Actualización Epidemiológica - Sarampión - 22 de septiembre de 2017

Resumen de la situación

Desde principios de enero de 2016 y hasta finales de julio de 2017, los países de la Región Europea notificaron 14.591 casos confirmados de sarampión; el 64% (n=9.386) de estos casos fueron notificados en 2017.

En el periodo de seis meses comprendido entre el 1 de enero y el 30 de junio de 2017, la mayoría de los casos fueron notificados por Italia (n=3.660), Rumania (n=1.844) y Ucrania (n=943). El diagnóstico de sarampión fue confirmado por resultados de laboratorio (serología, detección de virus o aislamiento) en el 57% de los casos, por nexo epidemiológico en el 24% y por clínica en el 19% de los casos. Los genotipos identificados fueron D8 (n=405), B3 (n=547), H1 (n=22) y D9 (n=1).

De todos los casos en los que la información sobre la edad estaba disponible (n=9.384), 3.972 (42%) eran adultos mayores de 20 años, mientras que 2.024 (22%) tenían entre 1 y 4 años.

Respecto al estado de vacunación, de todos los casos con historia de vacunación conocida (n=7.840), 84% no estaban vacunados, mientras que el 17% reportaron tener una dosis de la vacuna contra el sarampión.

La sub óptima cobertura de vacunación en muchos de estos países ha favorecido la diseminación del sarampión.

Países de otros continentes (China, Etiopía, India, Indonesia, Laos, Mongolia, Filipinas,
Nigeria, Sri Lanka, Sudan, Vietnam, Tailandia, entre otros) también notificaron brotes de sarampión entre 2016 y 2017.

Región de las Américas

Entre las semanas epidemiológicas (SE) 1 y la SE 37 de 2017 se notificaron 167 casos confirmados de sarampión en tres países de la Región de las Américas: Argentina (3 casos), Canadá (45 casos1) y Estados Unidos de América (119 casos2). Todos los casos confirmados fueron casos importados de otros continentes, relacionados a importación o con fuente de infección desconocida. El 36% de los casos confirmados son niños entre 1 y 4 años de edad, seguido de adultos entre 20 y 49 años de edad (32%). Un 52% de los casos eran del sexo femenino; y el 60% no estaban vacunados. Los genotipos identificados en estos brotes fueron D8 en Argentina, B3 y D8 en Canadá y los Estados Unidos.

Adicionalmente, entre la EW 26 y la SE 35 de 2017, se notificaron 84 casos sospechosos de sarampión en 10 parroquias en el municipio de Caroní, estado Bolívar, Venezuela. Del total, 34 casos fueron confirmados por laboratorio, 42 están bajo investigación y 8 fueron descartados. El 79% (n=27)) de los casos confirmados tienen una edad ≤ 9 años.

Las muestras de los casos están siendo enviados a un Centro Colaborador de la OMS para su caracterización genética y a fin de elucidar el origen del virus. La investigación se encuentra en curso.

Entre las acciones implementadas por las autoridades de salud pública se encuentran:

  • Identificación e investigación de todos los casos sospechosos.

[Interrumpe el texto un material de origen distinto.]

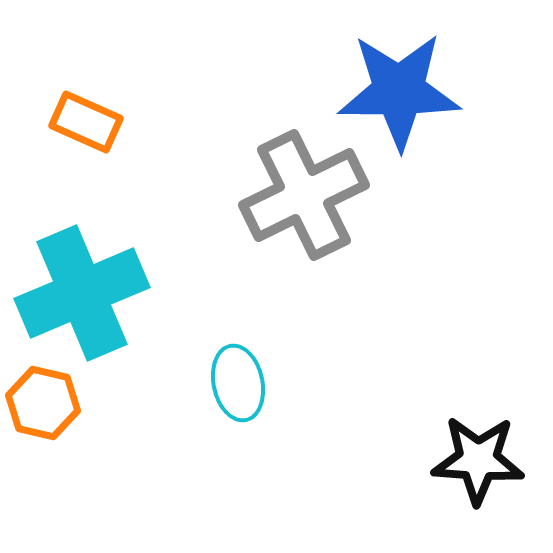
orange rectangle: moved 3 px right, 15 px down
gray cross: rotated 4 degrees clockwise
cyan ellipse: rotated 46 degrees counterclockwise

  • Activación de la sala de situación a nivel regional y nacional.

  • Intensificación de la vigilancia epidemiológica y búsqueda de contactos, con la finalidad de establecer cerco epidemiológico efectivo.

  • Recolección de sueros y muestras de hisopo nasofaríngeo de casos sospechosos.

  • Vacunación masiva con sarampión, parotiditis y rubéola (SRP) a partir de los 6 meses a 10 años de manera indiscriminada y vacunación selectiva de contactos de 11- 39 años de edad (según el grupo de edad de la población afectada).

La Organización Panamericana de la Salud / Organización Mundial de la Salud (OPS/OMS) está apoyando a las autoridades nacionales en la implementación de estas acciones. Adicionalmente está cooperando con la capacitación del personal de salud institucional y comunitario para la detección e investigación de casos sospechosos; facilitando la compra de insumos, reactivos y vacunas para enfrentar el brote.

La Región de las Américas fue la primera declarada por un Comité Internacional de Expertos (CIE) (1,2) como libre de los virus de la rubéola en 2015 y del sarampión en 2016. La principal medida para evitar la introducción y diseminación del virus del sarampión es la vacunación de la población susceptible, junto con un sistema de vigilancia de alta calidad y suficientemente sensible para detectar oportunamente todo caso sospechoso de sarampión o rubéola.

Considerando que los virus del sarampión y la rubéola aun circulan en otros continentes; y que la llegada de los viajeros internacionales a las Américas se incrementó en un 4% en el 20163 (3), se espera que ocurran casos en viajeros no vacunados.